## ASSIGNMENT:
Among the entries, find the lines with the string "personagem" and report them.

***** MATERIAL PROVIDED

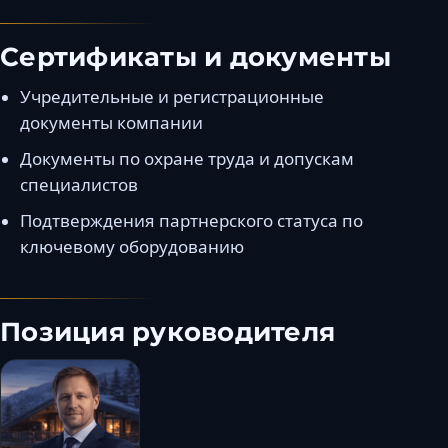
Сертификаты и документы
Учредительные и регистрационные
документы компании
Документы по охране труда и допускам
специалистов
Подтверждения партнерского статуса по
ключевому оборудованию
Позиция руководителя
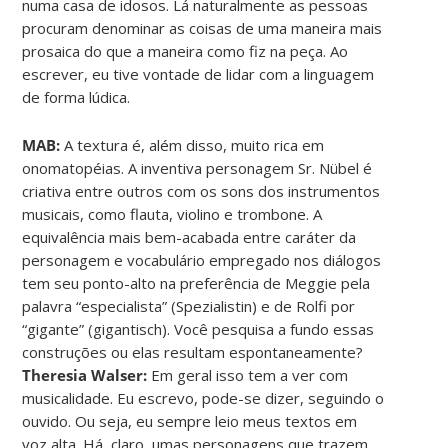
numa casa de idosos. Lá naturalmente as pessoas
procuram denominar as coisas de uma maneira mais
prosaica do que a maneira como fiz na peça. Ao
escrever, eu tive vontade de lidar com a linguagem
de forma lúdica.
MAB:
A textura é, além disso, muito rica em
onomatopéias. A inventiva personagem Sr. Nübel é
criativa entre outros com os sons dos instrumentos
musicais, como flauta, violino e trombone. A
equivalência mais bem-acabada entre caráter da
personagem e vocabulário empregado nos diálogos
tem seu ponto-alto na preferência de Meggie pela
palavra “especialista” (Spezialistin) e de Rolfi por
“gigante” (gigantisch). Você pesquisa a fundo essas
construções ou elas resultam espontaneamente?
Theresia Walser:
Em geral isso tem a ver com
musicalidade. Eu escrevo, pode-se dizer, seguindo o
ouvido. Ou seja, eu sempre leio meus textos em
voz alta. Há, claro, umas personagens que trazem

**********

## RESULT OF THE TASK:
onomatopéias. A inventiva personagem Sr. Nübel é
personagem e vocabulário empregado nos diálogos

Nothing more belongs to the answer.